Gesellschaftskunde Warum falsche Bescheidenheit nicht ziert

Peer Steinbrück gerät vor allem darum immer wieder in die Kritik, weil die Leute seine Arroganz spüren. Genauso schlimm ist aber das Gegenteil: die Bescheidenheitsprahlerei.

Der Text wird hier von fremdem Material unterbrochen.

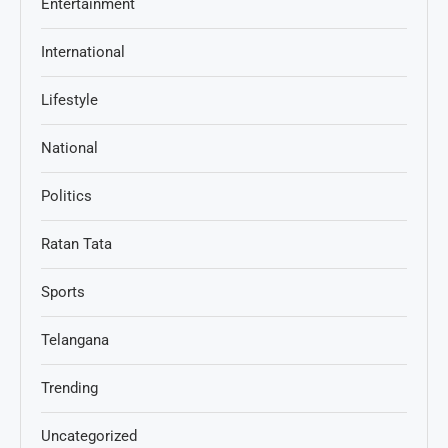
Entertainment
International
Lifestyle
National
Politics
Ratan Tata
Sports
Telangana
Trending
Uncategorized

Nun hat er es sich also auch noch mit den Clowns verdorben: Peer Steinbrück, der Verbal-Husar der SPD. Er überrascht in diesen Tagen eigentlich nur dadurch, wie eifrig er seine Chancen auf das Kanzleramt selbst zunichtemacht. Wie ein störrisches Kind haut er in die Fettnäpfchen. Dabei geht es gar nicht darum, ob er einen Politiker wie Berlusconi als Clown bezeichnen darf, obwohl der doch eher gefährlich ist als komisch. Es geht bei der C-Frage um Steinbrücks Arroganz, darum, dass er sich anmaßt, die Schweizer pauschal als Schwarzgeld-Profiteure zu bezeichnen, die Italiener als Clown-Wähler und darum, dass er Kindergelderhöhungen in Nobelwein umrechnet und dann für überflüssig hält.

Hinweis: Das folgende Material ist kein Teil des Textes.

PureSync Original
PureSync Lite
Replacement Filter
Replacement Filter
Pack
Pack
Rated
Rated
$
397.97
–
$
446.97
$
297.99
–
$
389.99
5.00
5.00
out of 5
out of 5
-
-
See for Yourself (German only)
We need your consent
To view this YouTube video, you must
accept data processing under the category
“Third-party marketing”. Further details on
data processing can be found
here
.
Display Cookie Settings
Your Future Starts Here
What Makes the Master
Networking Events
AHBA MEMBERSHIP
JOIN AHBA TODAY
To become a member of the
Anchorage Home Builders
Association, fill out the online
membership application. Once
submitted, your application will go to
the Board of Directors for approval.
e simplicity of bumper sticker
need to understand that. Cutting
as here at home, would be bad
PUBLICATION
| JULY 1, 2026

Die fetten Jahre sind aber vorbei, da man hierzulande Armani-Kanzler werden konnte. Mit der Finanzkrise ist die heimliche Freude an den Angebern verschwunden. Gordon Gekko hat abgedankt, die neue Bescheidenheit regiert.

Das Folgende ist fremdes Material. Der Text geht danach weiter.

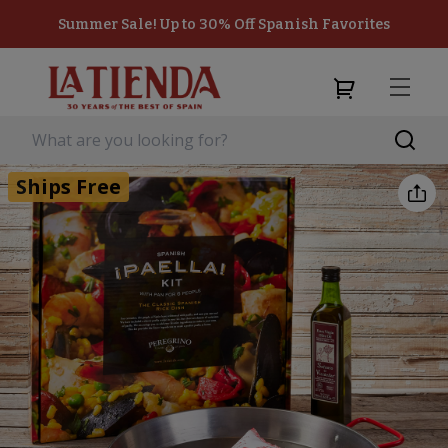
Summer Sale! Up to 30% Off Spanish Favorites
Ships Free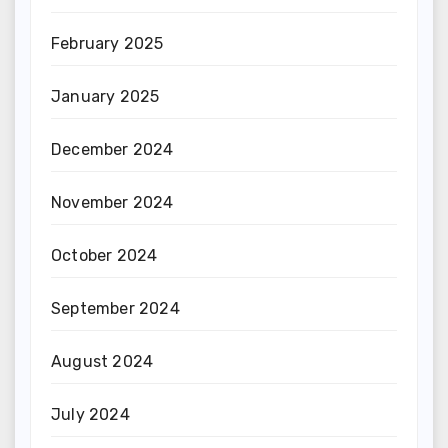
February 2025
January 2025
December 2024
November 2024
October 2024
September 2024
August 2024
July 2024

Das schlägt gelegentlich allerdings um in ein anderes Extrem: die zur Schau gestellte Demut. Wie alles Heuchlerische ist sie schwer zu ertragen. Der amerikanische Komiker Harris Wittels hat ein Wort dafür erfunden: "Humblebrag" – Bescheidenheitsprahlerei. Tatsächlich gibt es Menschen, die damit auftrumpfen, wie klein und unbedeutend sie angeblich sind. So fühlen sie sich auf der sicheren Seite, geschützt vor möglichen Misserfolgen – und vor dem Neid, der in der Wettbewerbsgesellschaft grassiert. Die Extremtiefstapler überschlagen sich darin, ihre Anstrengung kleinzureden und nur ja keine Erfolge in Aussicht zu stellen. Man kennt das noch aus der Schulzeit. In jeder Klasse gab es doch den einen Streber, der nach jedem Test ein zerknirschtes Gesicht aufsetzte, alles verpfuscht zu haben vorgab und dann wieder die Eins einheimste. Freunde hatte der nicht.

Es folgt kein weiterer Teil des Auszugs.